How about elsewhere on the Island?
Most certainly. We are still in the relationship building phase, but we have commitment from about 15 accounts locally. Including our good friends Mike and Brett of HopYard Beer Bar in Charlottetown.
Have you had any assistance from other breweries/people in Atlantic Canada (or elsewhere)?
Very fortunate to have a lot of friends and colleagues in the brewing industry here locally. The gang at PEIBC has been willing to help in a number of aspects, so thank you to them all. Big bad Bryan Carver was also a big help in getting some setup done. Other brewers; Jeremy Taylor, Matt Kenny, Kyle Jeppsen, Mark Patriquin, Ken Spears, Matt Martel allowed me to bend their ear a bit for brewing and start up issues.
Where do you hope to see your brewery in the next 2-3 years?
Always growing. We hope to crack into other markets in Atlantic Canada over the next couple years, as well as a taproom in a more urban centre. We hope to build a strong sense of community with the surrounding areas of our brewery and have a thriving local watering hole.
Let’s get nerdy, tell us about the lovely brewhouse and equipment we can see from the taproom.
We’re rocking a 10 BBL (1200 litre) 2-vessel system from Specific Mechanical in Victoria, British Columbia. We’ve paired it with six 20 BBL (2400 litre) fermentation vessels, to let us rotate through a variety of beers.
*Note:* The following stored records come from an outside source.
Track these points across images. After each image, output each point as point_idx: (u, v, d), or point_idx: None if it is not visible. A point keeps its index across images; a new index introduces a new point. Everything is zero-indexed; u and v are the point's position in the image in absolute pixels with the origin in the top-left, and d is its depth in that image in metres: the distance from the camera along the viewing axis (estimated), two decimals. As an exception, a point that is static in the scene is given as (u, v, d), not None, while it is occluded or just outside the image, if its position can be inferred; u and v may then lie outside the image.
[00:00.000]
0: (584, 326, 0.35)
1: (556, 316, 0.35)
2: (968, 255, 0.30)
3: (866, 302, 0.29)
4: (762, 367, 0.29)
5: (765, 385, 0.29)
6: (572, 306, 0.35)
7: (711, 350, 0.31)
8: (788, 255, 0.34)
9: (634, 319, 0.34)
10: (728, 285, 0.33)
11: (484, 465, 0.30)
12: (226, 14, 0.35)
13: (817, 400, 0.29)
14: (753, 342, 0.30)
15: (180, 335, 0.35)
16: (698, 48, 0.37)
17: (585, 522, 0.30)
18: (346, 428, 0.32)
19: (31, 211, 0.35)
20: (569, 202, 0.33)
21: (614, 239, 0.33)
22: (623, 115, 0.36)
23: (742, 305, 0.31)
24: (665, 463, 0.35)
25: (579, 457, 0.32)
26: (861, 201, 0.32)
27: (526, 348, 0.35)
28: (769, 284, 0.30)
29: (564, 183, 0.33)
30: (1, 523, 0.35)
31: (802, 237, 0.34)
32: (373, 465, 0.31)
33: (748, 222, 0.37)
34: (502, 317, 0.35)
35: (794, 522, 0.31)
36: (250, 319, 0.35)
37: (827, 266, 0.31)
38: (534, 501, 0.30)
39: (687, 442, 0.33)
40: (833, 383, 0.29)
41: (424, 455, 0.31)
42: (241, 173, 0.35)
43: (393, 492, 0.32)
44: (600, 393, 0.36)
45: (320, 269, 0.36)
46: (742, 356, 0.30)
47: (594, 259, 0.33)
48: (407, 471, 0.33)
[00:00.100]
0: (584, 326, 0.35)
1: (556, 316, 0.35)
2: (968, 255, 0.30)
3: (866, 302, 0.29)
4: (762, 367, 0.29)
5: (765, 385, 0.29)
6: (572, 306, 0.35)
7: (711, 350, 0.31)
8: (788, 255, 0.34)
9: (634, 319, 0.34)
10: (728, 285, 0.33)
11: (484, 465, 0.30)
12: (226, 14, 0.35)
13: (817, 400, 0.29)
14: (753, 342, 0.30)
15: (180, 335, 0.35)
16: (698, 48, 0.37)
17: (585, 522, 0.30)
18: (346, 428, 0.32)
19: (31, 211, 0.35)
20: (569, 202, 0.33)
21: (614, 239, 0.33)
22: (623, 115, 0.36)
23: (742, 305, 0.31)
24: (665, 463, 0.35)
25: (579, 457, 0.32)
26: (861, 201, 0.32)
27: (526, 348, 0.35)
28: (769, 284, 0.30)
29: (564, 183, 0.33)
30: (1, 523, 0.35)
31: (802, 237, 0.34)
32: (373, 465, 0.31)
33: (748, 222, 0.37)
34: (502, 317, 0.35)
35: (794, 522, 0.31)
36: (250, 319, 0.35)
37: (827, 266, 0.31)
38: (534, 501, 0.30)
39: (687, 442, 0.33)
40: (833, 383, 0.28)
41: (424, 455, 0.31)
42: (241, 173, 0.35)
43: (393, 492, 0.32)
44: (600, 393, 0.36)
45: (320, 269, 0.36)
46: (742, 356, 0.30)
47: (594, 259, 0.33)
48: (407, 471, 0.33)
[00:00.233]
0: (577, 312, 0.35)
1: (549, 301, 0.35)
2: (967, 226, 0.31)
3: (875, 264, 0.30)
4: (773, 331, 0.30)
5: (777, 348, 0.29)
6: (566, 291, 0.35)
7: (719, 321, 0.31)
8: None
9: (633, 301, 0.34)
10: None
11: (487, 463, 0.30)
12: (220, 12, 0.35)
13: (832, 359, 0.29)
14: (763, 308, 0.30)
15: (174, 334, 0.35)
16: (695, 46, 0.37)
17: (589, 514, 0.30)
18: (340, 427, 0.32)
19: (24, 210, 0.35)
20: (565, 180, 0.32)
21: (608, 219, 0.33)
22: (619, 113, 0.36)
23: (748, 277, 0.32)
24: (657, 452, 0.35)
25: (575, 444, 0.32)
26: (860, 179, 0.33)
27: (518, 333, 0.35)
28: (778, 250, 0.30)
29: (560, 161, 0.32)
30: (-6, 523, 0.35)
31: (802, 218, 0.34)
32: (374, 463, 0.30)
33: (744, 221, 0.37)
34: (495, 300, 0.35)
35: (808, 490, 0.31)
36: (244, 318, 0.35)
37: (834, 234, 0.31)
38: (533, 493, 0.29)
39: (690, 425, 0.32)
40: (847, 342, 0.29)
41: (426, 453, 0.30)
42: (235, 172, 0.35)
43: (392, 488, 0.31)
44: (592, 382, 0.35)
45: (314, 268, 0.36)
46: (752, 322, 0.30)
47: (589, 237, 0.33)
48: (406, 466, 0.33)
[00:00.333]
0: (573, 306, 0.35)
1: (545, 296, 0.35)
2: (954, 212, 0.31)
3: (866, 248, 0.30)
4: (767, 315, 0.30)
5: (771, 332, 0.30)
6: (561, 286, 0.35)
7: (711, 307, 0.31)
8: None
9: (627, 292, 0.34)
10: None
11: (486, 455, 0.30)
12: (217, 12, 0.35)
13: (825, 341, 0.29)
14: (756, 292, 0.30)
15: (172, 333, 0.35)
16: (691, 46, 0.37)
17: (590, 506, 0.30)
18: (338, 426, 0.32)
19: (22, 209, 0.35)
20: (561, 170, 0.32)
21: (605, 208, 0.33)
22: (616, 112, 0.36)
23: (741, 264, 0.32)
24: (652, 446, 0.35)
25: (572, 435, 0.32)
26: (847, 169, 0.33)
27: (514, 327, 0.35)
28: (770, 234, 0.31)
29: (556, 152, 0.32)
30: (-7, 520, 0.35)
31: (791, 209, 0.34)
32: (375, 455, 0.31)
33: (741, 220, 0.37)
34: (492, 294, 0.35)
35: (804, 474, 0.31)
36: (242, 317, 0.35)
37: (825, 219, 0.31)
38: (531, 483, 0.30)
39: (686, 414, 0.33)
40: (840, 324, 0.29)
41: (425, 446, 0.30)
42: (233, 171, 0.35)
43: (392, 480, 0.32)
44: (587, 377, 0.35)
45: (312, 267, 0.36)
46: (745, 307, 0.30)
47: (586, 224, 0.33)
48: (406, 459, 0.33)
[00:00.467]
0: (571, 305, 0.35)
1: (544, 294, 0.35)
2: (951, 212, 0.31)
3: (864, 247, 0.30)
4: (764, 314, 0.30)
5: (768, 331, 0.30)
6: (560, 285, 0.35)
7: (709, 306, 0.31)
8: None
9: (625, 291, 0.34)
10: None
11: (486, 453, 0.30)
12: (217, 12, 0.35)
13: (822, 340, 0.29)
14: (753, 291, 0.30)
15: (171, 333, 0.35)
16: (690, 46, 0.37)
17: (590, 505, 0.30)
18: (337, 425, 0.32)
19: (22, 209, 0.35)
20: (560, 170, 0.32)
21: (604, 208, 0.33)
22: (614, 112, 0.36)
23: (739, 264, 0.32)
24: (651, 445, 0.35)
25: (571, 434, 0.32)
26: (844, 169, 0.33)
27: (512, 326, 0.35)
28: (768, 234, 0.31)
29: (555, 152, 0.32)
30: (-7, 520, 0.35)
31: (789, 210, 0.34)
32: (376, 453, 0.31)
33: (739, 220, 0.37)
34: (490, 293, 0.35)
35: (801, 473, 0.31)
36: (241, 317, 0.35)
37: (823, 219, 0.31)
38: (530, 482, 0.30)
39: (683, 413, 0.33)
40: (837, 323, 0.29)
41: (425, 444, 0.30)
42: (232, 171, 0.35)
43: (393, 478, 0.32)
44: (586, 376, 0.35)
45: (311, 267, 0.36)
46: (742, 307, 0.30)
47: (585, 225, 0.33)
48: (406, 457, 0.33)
Care to share some info on your brewing history (at home or commercially)?
I may have already touched on this in a previous question but; 6 years at PEIBC/Gahan with a variety of roles during my time there. Working in packaging, QC, cellaring/filtration. innovation brewer, shift brewer, to managing the brewing at 5 Gahan pubs. I have actually never homebrewed at home. The first batch of beer I ever made was 5000 litres. Courses at the Institute of Brewing and Distilling, and my graduate research at UPEI helped add to my brewing skill set. I am also an active member of the American Society of Brewing Chemists and have given presentations at conference across North America.
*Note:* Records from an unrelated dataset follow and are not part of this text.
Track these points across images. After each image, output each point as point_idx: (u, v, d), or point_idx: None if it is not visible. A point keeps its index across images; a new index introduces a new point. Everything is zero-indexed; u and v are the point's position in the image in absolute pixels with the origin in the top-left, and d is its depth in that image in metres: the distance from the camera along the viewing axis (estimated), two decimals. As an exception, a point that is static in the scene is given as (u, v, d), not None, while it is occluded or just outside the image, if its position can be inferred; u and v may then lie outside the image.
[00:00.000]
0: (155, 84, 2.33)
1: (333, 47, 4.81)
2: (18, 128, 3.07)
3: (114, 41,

Do you have a favorite beer style, beer, or brewery you enjoy drinking?
Honestly, I love a lot of styles of beer. They all have a place and time to be consumed. But if I were to pick a beer that I could drink forever, it would be Saison DuPont. Its just perfect. Other breweries I really look up to are; Allagash, Oxbow, and Brasserie de la Senne.
How about favourite style or ingredient to brew with?
I like to keep it simple. 1 malt, maybe 2-3 if I’m feeling groovy. And same goes for hops. Adding more ingredients doesn’t necessarily add more complexity to the beer, but can take away from it. At the Lone Oak, I am going to be pushing for local ingredients, so why not showcase what our suppliers/farmers can do. Saisons are my fave to brew.
Congratulations to Dan, Jared, Dillon, and Spencer on Lone Oak Brewing’s opening this weekend. Drop by their place Friday at 4 PM until late to grab your first pint, growlers, and cans of the beer and cider. Keep an eye on their website and Social Media (Fb/Ig/Tw) for their taproom hours and news of their latest releases and pop-ups and takeovers they’ll be holding in the coming days and weeks. Located just a stone’s throw from the Borden-Carleton side of the Confederation Bridge, this will be a great opportunity to highlight the excellent beer and cider available on the Island.